**PROBLEM TO SOLVE:** Look through the material below for "step". Copy every line that contains it.

**EXERCISE DATA:**
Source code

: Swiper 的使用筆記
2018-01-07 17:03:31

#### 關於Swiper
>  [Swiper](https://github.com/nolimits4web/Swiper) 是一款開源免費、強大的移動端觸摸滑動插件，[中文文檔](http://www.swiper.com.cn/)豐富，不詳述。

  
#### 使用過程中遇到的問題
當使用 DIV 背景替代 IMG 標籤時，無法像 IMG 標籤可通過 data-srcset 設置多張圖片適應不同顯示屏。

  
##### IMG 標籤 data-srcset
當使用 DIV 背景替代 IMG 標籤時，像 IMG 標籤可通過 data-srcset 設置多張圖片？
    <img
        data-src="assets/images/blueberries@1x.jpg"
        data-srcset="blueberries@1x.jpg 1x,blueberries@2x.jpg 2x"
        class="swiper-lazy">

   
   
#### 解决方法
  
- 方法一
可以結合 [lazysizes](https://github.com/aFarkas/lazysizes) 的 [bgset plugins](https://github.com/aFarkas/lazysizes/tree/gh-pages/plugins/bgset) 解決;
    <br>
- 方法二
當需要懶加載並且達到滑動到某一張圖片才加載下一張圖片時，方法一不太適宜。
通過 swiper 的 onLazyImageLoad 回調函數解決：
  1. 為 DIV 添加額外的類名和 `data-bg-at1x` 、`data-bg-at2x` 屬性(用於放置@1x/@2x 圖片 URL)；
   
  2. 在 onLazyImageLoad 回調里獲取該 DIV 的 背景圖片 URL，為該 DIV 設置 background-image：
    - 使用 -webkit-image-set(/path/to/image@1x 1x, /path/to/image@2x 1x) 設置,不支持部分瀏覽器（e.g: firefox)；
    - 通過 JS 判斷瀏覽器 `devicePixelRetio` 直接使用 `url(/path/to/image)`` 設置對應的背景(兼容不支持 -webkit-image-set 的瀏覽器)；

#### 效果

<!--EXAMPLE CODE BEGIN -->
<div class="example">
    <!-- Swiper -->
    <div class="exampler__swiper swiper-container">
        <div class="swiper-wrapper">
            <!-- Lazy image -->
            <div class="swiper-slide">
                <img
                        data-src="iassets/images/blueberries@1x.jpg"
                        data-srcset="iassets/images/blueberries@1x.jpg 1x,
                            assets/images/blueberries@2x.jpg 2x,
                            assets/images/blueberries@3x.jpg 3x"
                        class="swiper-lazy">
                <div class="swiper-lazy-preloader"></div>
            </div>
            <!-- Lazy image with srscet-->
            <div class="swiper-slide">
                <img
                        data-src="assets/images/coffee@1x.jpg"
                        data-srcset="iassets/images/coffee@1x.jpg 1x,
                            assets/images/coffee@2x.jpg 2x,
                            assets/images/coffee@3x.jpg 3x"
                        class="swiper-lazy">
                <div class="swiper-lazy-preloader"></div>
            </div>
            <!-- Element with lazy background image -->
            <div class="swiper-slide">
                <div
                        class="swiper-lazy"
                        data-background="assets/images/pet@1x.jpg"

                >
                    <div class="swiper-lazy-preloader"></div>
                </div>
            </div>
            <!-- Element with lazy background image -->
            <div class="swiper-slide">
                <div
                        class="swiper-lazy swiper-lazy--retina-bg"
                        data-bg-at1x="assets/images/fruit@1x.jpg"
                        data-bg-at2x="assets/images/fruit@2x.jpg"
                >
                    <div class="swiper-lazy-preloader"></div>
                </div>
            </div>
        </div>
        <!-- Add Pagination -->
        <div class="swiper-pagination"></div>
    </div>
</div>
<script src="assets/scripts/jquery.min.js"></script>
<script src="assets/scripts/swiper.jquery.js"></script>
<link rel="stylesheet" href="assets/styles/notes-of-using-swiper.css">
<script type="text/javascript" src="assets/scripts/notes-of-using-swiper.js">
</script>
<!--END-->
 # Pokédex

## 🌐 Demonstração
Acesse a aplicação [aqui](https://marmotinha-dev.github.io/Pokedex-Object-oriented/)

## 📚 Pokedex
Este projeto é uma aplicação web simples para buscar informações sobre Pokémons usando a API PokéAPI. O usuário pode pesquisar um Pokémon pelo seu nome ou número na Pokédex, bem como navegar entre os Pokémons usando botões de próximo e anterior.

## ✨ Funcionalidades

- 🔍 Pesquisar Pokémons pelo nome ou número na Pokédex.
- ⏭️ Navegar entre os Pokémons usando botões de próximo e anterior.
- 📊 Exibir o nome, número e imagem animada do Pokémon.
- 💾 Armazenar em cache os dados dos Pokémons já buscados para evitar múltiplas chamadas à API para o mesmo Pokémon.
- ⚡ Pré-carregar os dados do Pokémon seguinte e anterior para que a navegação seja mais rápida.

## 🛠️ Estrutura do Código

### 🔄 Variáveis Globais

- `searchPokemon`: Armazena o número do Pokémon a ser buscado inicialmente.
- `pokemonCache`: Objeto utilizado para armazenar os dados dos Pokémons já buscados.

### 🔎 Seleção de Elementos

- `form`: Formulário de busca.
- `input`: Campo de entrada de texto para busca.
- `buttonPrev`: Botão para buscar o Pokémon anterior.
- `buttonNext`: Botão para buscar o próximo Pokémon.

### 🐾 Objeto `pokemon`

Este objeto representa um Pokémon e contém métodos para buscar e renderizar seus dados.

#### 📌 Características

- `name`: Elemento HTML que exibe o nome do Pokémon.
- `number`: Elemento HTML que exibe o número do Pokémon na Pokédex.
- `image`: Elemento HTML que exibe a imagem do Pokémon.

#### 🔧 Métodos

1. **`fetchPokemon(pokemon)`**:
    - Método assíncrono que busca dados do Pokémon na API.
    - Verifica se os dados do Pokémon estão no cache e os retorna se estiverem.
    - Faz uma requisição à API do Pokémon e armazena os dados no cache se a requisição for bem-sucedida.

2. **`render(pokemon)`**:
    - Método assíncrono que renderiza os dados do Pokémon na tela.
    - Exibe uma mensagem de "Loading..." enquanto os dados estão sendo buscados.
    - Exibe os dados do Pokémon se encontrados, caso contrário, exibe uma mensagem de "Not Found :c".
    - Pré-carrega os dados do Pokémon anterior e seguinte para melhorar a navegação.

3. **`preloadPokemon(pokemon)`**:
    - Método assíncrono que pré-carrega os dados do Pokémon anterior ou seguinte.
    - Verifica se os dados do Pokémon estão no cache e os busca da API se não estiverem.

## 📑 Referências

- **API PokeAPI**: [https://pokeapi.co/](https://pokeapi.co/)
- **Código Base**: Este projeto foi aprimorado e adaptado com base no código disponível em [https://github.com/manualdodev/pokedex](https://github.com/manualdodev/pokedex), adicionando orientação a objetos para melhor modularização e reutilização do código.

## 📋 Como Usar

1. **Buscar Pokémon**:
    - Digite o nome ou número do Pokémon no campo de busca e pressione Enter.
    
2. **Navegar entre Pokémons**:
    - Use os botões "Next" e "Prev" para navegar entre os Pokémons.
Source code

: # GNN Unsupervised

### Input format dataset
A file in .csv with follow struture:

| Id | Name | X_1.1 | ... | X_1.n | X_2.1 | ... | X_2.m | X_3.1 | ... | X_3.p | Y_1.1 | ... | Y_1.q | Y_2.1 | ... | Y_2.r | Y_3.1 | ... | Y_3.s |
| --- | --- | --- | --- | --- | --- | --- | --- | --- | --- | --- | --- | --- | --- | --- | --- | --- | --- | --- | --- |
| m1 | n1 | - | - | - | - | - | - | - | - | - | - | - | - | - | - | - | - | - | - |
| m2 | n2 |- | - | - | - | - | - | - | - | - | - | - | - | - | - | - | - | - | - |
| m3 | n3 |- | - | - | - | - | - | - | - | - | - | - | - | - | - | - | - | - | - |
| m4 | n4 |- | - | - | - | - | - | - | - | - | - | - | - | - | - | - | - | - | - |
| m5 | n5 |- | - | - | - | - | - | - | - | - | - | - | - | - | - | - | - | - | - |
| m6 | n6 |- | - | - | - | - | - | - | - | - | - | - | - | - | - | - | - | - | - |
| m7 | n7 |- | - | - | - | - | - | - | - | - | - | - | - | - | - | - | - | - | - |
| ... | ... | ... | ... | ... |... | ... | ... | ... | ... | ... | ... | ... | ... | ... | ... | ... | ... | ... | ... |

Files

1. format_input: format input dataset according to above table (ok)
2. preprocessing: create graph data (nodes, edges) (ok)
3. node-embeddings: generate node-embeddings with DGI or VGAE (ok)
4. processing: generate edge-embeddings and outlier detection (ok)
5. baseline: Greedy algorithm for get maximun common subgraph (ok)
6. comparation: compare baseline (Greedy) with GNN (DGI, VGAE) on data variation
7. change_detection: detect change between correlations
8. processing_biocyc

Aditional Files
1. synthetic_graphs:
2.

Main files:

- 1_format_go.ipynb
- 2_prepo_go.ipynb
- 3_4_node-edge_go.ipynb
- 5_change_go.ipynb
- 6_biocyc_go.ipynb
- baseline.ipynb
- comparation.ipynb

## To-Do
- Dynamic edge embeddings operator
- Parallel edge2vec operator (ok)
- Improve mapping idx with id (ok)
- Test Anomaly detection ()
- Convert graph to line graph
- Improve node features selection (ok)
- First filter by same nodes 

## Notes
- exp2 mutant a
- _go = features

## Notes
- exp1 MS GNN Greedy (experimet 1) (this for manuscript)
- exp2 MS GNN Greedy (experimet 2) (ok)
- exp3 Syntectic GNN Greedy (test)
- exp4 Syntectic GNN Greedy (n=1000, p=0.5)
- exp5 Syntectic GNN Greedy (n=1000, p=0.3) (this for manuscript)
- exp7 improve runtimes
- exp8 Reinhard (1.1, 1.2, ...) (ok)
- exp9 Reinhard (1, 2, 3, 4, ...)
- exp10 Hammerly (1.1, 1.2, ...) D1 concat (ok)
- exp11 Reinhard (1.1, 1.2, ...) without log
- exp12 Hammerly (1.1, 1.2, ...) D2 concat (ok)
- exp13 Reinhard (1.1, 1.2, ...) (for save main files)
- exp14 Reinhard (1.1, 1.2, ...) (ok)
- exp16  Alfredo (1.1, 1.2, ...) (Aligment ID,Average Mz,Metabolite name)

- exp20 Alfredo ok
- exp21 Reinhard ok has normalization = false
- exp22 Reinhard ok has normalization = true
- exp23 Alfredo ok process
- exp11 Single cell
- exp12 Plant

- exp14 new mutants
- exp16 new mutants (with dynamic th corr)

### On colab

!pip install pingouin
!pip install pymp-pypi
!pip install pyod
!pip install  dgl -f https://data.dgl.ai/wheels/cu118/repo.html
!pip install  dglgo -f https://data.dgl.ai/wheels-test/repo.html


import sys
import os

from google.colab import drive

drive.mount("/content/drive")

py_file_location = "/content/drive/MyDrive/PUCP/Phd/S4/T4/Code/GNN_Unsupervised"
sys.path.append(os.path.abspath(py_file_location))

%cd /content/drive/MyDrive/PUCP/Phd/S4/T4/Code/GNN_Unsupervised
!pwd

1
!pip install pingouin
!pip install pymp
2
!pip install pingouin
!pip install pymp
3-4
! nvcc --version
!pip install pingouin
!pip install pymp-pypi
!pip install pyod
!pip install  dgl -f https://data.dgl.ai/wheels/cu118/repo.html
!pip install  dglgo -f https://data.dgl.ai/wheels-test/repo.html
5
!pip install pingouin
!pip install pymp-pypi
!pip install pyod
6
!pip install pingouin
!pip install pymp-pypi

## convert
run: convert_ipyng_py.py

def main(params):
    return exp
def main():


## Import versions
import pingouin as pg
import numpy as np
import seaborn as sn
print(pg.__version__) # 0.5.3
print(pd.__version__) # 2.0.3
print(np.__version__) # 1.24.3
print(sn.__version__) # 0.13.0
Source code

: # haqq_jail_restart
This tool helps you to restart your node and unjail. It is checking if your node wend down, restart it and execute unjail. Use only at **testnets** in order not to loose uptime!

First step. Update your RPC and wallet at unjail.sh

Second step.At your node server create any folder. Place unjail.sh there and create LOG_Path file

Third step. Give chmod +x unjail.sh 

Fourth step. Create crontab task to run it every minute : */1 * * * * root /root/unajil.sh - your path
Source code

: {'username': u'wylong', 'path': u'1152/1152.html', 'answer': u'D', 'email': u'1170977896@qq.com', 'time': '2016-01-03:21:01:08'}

**RESULT BELOW:**
First step. Update your RPC and wallet at unjail.sh
Second step.At your node server create any folder. Place unjail.sh there and create LOG_Path file
Third step. Give chmod +x unjail.sh 
Fourth step. Create crontab task to run it every minute : */1 * * * * root /root/unajil.sh - your path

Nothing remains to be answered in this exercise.